At 0:03 - "One of the things that I always like to say about science and how it gets done is that science never proves things." - Sean Carroll introducing a key distinction about scientific methodology. At 9:43 - "The frequency theory... Frequencies are just the way we may be know about probabilities, but they're not what the probabilities are." - Branden Fitelson critiquing the frequency theory of probability. At 21:33 - "Hume points out that, well, that argument assumes some kind of principle of regularity of nature... Now if you ask how are you going to justify that premise... it's just a circular argument." - Branden Fitelson explaining Hume's problem of induction. At 36:03 - "'Everyone's entitled to their own priors, no one's entitled to their own likelihoods.'" - Sean Carroll paraphrasing a common Bayesian saying that Branden Fitelson agrees with. At 56:22 - "I'm offering a two-dimensional theory of argument strength.

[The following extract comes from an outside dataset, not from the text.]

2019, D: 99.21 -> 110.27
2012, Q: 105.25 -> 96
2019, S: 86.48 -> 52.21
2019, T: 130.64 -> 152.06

For an argument to be strong, it's got to be probable, sure, yeah, it should be more probable than not given the premise... But also, the evidence should be relevant." - Branden Fitelson proposing his two-dimensional theory of argument strength.

Takeaways

  • Embrace that science doesn't "prove" but rather builds confidence through inductive reasoning and probabilistic confirmation, always subject to revision.
  • Differentiate clearly between subjective prior beliefs and objective likelihood ratios (Bayes factors), recognizing the latter as the invariant, objective information scientists should report and focus on for evaluating evidence.
  • Understand that a robust "logic of confirmation" exists, allowing for the quantitative assessment of how strongly evidence supports a hypothesis, providing a tool to resolve philosophical paradoxes like Hempel's Raven Paradox.
  • When evaluating arguments or evidence, consider a two-dimensional approach: both the probability of the conclusion given the premises and the relevance or confirmational power of the evidence itself.
  • Recognize that the strength of experimental design, specifically its "confirmational power," significantly influences the role of prior beliefs and the speed of scientific consensus in different fields.